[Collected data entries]
+++

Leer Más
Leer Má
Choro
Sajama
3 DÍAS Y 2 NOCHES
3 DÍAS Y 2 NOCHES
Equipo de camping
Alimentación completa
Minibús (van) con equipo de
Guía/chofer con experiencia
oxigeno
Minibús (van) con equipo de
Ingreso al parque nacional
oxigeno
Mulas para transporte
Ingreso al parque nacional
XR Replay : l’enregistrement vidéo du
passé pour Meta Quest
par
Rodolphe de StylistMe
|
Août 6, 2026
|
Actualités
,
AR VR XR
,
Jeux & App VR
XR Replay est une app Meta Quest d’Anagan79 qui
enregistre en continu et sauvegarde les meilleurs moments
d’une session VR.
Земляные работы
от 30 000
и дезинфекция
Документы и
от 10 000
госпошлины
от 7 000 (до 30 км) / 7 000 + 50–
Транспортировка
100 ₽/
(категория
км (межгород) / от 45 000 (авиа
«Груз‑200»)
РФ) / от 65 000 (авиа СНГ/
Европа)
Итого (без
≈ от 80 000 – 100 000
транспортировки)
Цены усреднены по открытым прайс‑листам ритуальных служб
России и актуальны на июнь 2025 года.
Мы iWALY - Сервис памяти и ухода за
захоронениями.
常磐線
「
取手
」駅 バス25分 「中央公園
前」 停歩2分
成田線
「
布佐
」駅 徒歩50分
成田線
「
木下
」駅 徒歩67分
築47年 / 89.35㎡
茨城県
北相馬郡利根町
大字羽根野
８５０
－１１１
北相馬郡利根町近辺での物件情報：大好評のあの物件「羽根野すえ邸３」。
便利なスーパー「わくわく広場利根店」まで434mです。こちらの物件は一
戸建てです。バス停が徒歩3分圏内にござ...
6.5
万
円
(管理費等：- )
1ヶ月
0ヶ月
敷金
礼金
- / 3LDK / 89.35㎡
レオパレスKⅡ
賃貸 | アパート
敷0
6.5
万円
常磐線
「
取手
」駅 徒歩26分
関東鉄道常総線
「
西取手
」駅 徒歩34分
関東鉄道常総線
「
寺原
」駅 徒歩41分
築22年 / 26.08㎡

+++

Goal of the exercise:
Transcribe every line of the records above word for word, keeping the original order and line breaks.

Task answer:
Leer Más
Leer Má
Choro
Sajama
3 DÍAS Y 2 NOCHES
3 DÍAS Y 2 NOCHES
Equipo de camping
Alimentación completa
Minibús (van) con equipo de
Guía/chofer con experiencia
oxigeno
Minibús (van) con equipo de
Ingreso al parque nacional
oxigeno
Mulas para transporte
Ingreso al parque nacional
XR Replay : l’enregistrement vidéo du
passé pour Meta Quest
par
Rodolphe de StylistMe
|
Août 6, 2026
|
Actualités
,
AR VR XR
,
Jeux & App VR
XR Replay est une app Meta Quest d’Anagan79 qui
enregistre en continu et sauvegarde les meilleurs moments
d’une session VR.
Земляные работы
от 30 000
и дезинфекция
Документы и
от 10 000
госпошлины
от 7 000 (до 30 км) / 7 000 + 50–
Транспортировка
100 ₽/
(категория
км (межгород) / от 45 000 (авиа
«Груз‑200»)
РФ) / от 65 000 (авиа СНГ/
Европа)
Итого (без
≈ от 80 000 – 100 000
транспортировки)
Цены усреднены по открытым прайс‑листам ритуальных служб
России и актуальны на июнь 2025 года.
Мы iWALY - Сервис памяти и ухода за
захоронениями.
常磐線
「
取手
」駅 バス25分 「中央公園
前」 停歩2分
成田線
「
布佐
」駅 徒歩50分
成田線
「
木下
」駅 徒歩67分
築47年 / 89.35㎡
茨城県
北相馬郡利根町
大字羽根野
８５０
－１１１
北相馬郡利根町近辺での物件情報：大好評のあの物件「羽根野すえ邸３」。
便利なスーパー「わくわく広場利根店」まで434mです。こちらの物件は一
戸建てです。バス停が徒歩3分圏内にござ...
6.5
万
円
(管理費等：- )
1ヶ月
0ヶ月
敷金
礼金
- / 3LDK / 89.35㎡
レオパレスKⅡ
賃貸 | アパート
敷0
6.5
万円
常磐線
「
取手
」駅 徒歩26分
関東鉄道常総線
「
西取手
」駅 徒歩34分
関東鉄道常総線
「
寺原
」駅 徒歩41分
築22年 / 26.08㎡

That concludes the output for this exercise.